Record excerpts.

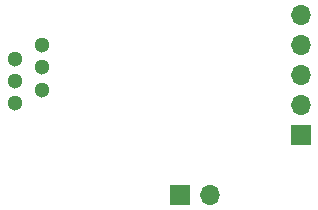
<source format=gbr>
G04 #@! TF.GenerationSoftware,KiCad,Pcbnew,(5.1.2)-2*
G04 #@! TF.CreationDate,2019-09-08T10:38:30-04:00*
G04 #@! TF.ProjectId,jebaoDosingAdapter,6a656261-6f44-46f7-9369-6e6741646170,rev?*
G04 #@! TF.SameCoordinates,PX46492a0PY53724e0*
G04 #@! TF.FileFunction,Copper,L2,Bot*
G04 #@! TF.FilePolarity,Positive*
%FSLAX46Y46*%
G04 Gerber Fmt 4.6, Leading zero omitted, Abs format (unit mm)*
G04 Created by KiCad (PCBNEW (5.1.2)-2) date 2019-09-08 10:38:30*
%MOMM*%
%LPD*%
G04 APERTURE LIST*
%ADD10C,1.300000*%
%ADD11R,1.700000X1.700000*%
%ADD12O,1.700000X1.700000*%
G04 APERTURE END LIST*
D10*
X11160000Y18110000D03*
X8860000Y16960000D03*
X11160000Y16210000D03*
X8860000Y15060000D03*
X11160000Y14310000D03*
X8860000Y13160000D03*
D11*
X33050000Y10480000D03*
D12*
X33050000Y13020000D03*
X33050000Y15560000D03*
X33050000Y18100000D03*
X33050000Y20640000D03*
D11*
X22790000Y5410000D03*
D12*
X25330000Y5410000D03*
M02*

</source>
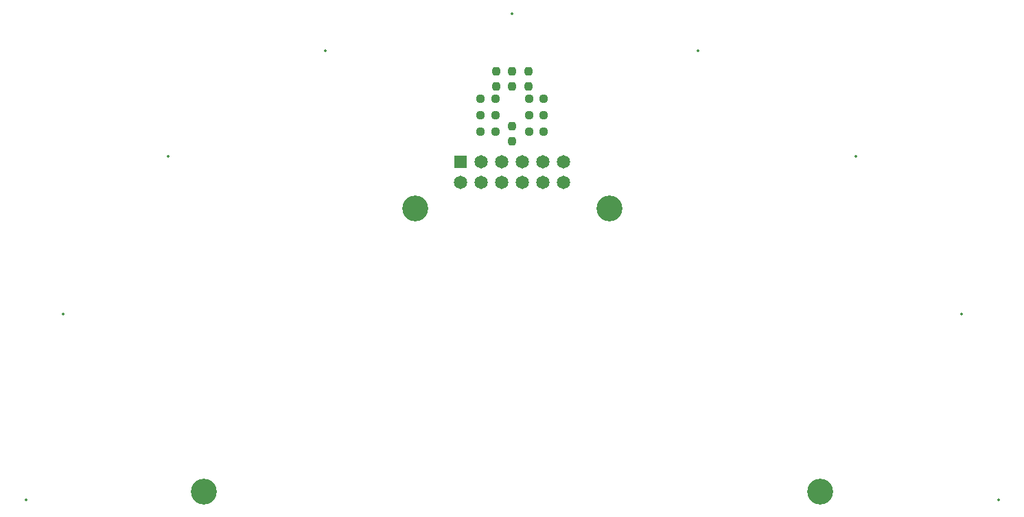
<source format=gbr>
%TF.GenerationSoftware,KiCad,Pcbnew,7.0.1*%
%TF.CreationDate,2023-05-12T16:10:07+02:00*%
%TF.ProjectId,SenseU_Microphoneboard,53656e73-6555-45f4-9d69-63726f70686f,rev?*%
%TF.SameCoordinates,Original*%
%TF.FileFunction,Soldermask,Top*%
%TF.FilePolarity,Negative*%
%FSLAX46Y46*%
G04 Gerber Fmt 4.6, Leading zero omitted, Abs format (unit mm)*
G04 Created by KiCad (PCBNEW 7.0.1) date 2023-05-12 16:10:07*
%MOMM*%
%LPD*%
G01*
G04 APERTURE LIST*
G04 Aperture macros list*
%AMRoundRect*
0 Rectangle with rounded corners*
0 $1 Rounding radius*
0 $2 $3 $4 $5 $6 $7 $8 $9 X,Y pos of 4 corners*
0 Add a 4 corners polygon primitive as box body*
4,1,4,$2,$3,$4,$5,$6,$7,$8,$9,$2,$3,0*
0 Add four circle primitives for the rounded corners*
1,1,$1+$1,$2,$3*
1,1,$1+$1,$4,$5*
1,1,$1+$1,$6,$7*
1,1,$1+$1,$8,$9*
0 Add four rect primitives between the rounded corners*
20,1,$1+$1,$2,$3,$4,$5,0*
20,1,$1+$1,$4,$5,$6,$7,0*
20,1,$1+$1,$6,$7,$8,$9,0*
20,1,$1+$1,$8,$9,$2,$3,0*%
G04 Aperture macros list end*
%ADD10RoundRect,0.237500X-0.250000X-0.237500X0.250000X-0.237500X0.250000X0.237500X-0.250000X0.237500X0*%
%ADD11RoundRect,0.237500X0.237500X-0.250000X0.237500X0.250000X-0.237500X0.250000X-0.237500X-0.250000X0*%
%ADD12C,3.200000*%
%ADD13RoundRect,0.237500X0.250000X0.237500X-0.250000X0.237500X-0.250000X-0.237500X0.250000X-0.237500X0*%
%ADD14RoundRect,0.237500X-0.237500X0.250000X-0.237500X-0.250000X0.237500X-0.250000X0.237500X0.250000X0*%
%ADD15C,0.350000*%
%ADD16R,1.650000X1.650000*%
%ADD17C,1.650000*%
G04 APERTURE END LIST*
D10*
%TO.C,R10*%
X102087500Y-74500000D03*
X103912500Y-74500000D03*
%TD*%
D11*
%TO.C,R6*%
X100000000Y-68912500D03*
X100000000Y-67087500D03*
%TD*%
D12*
%TO.C,REF\u002A\u002A*%
X138000000Y-119000000D03*
%TD*%
%TO.C,REF\u002A\u002A*%
X112000000Y-84000000D03*
%TD*%
D11*
%TO.C,R5*%
X97990000Y-68912500D03*
X97990000Y-67087500D03*
%TD*%
D10*
%TO.C,R9*%
X102087498Y-72500000D03*
X103912498Y-72500000D03*
%TD*%
D11*
%TO.C,R7*%
X101990000Y-68912500D03*
X101990000Y-67087500D03*
%TD*%
D10*
%TO.C,R8*%
X102087501Y-70500000D03*
X103912501Y-70500000D03*
%TD*%
D13*
%TO.C,R2*%
X97912500Y-74500000D03*
X96087500Y-74500000D03*
%TD*%
D12*
%TO.C,REF\u002A\u002A*%
X88000000Y-84000000D03*
%TD*%
%TO.C,REF\u002A\u002A*%
X62000000Y-119000000D03*
%TD*%
D13*
%TO.C,R3*%
X97912500Y-72500000D03*
X96087500Y-72500000D03*
%TD*%
%TO.C,R4*%
X97912500Y-70500000D03*
X96087500Y-70500000D03*
%TD*%
D14*
%TO.C,R1*%
X100000000Y-73875000D03*
X100000000Y-75700000D03*
%TD*%
D15*
%TO.C,MK1*%
X40001000Y-119987500D03*
%TD*%
%TO.C,MK2*%
X44566992Y-97033306D03*
%TD*%
%TO.C,MK3*%
X57565346Y-77580679D03*
%TD*%
%TO.C,MK9*%
X160000000Y-120000000D03*
%TD*%
%TO.C,MK4*%
X76989941Y-64554693D03*
%TD*%
D16*
%TO.C,J1*%
X93650000Y-78267500D03*
D17*
X93650000Y-80807500D03*
X96190000Y-78267500D03*
X96190000Y-80807500D03*
X98730000Y-78267500D03*
X98730000Y-80807500D03*
X101270000Y-78267500D03*
X101270000Y-80807500D03*
X103810000Y-78267500D03*
X103810000Y-80807500D03*
X106350000Y-78267500D03*
X106350000Y-80807500D03*
%TD*%
D15*
%TO.C,MK7*%
X142424991Y-77577145D03*
%TD*%
%TO.C,MK8*%
X155436005Y-97048830D03*
%TD*%
%TO.C,MK5*%
X100012500Y-59998000D03*
%TD*%
%TO.C,MK6*%
X122948363Y-64562579D03*
%TD*%
M02*

</source>
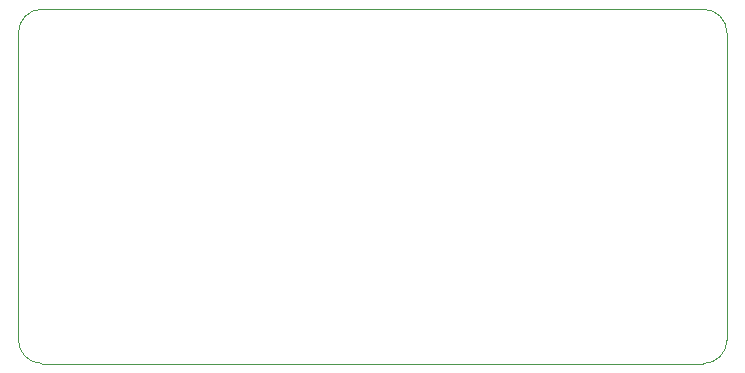
<source format=gko>
G04 (created by PCBNEW (2013-mar-13)-testing) date Sun 08 Sep 2013 12:49:30 PM PDT*
%MOIN*%
G04 Gerber Fmt 3.4, Leading zero omitted, Abs format*
%FSLAX34Y34*%
G01*
G70*
G90*
G04 APERTURE LIST*
%ADD10C,0.005906*%
%ADD11C,0.003937*%
G04 APERTURE END LIST*
G54D10*
G54D11*
X62204Y-51181D02*
G75*
G03X62992Y-50393I0J787D01*
G74*
G01*
X39370Y-50393D02*
G75*
G03X40157Y-51181I787J0D01*
G74*
G01*
X40157Y-39370D02*
G75*
G03X39370Y-40157I0J-787D01*
G74*
G01*
X62992Y-40157D02*
G75*
G03X62204Y-39370I-787J0D01*
G74*
G01*
X40157Y-39370D02*
X62204Y-39370D01*
X62992Y-40157D02*
X62992Y-50393D01*
X40157Y-51181D02*
X62204Y-51181D01*
X39370Y-40157D02*
X39370Y-50393D01*
M02*

</source>
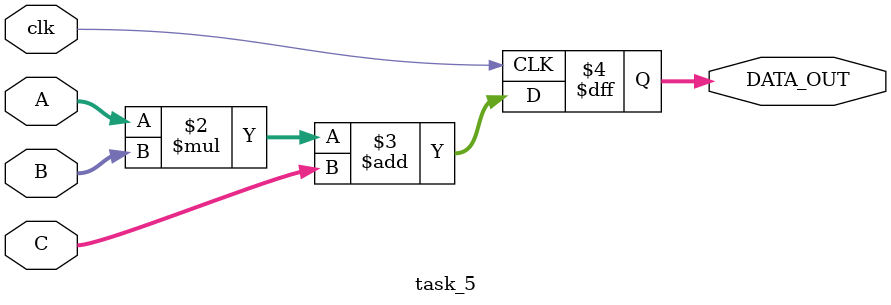
<source format=sv>
module task_5 #(
parameter DATA_WIDTH = 8 // Ïàðàìåòð ðàçðÿäíîñòè øèí äàííûõ
)(
input wire [DATA_WIDTH-1:0] A, // Âõîä A ñ ïàðàìåòðèçîâàííîé ðàçðÿäíîñòüþ
input wire [DATA_WIDTH-1:0] B, // Âõîä B ñ ïàðàìåòðèçîâàííîé ðàçðÿäíîñòüþ
input wire [DATA_WIDTH-1:0] C, // Âõîä C ñ ïàðàìåòðèçîâàííîé ðàçðÿäíîñòüþ
input wire clk, // Âõîä òàêòîâîãî ñèãíàëà
output reg [DATA_WIDTH-1:0] DATA_OUT // Âûõîä äàííûõ ñ ïàðàìåòðèçîâàííîé ðàçðÿäíîñòüþ
);

always @(posedge clk) begin
DATA_OUT <= (A * B) + C; // Âûïîëíÿåì îïåðàöèþ ïðè ïîëîæèòåëüíîì ôðîíòå òàêòîâîãî ñèãíàëà
end

endmodule
</source>
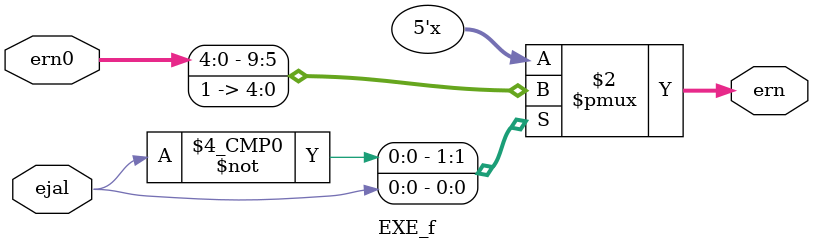
<source format=v>
`timescale 1ns / 1ps


module EXE_f(
    input [4:0]  ern0,
    input ejal,
    output reg [4:0] ern
    );
    
        always @ (*)
            begin
                case(ejal)
                    1'b0: ern = ern0;
                    1'b1: ern = 5'b11111;
                endcase
            end
    
    
endmodule

</source>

Problem to work on. Find the word "GenerationSoftware" in the entries, and copy every line it shows up in.

Response to the task.
G04 #@! TF.GenerationSoftware,KiCad,Pcbnew,(5.1.2)-2*
%TF.GenerationSoftware,KiCad,Pcbnew,7.0.1*%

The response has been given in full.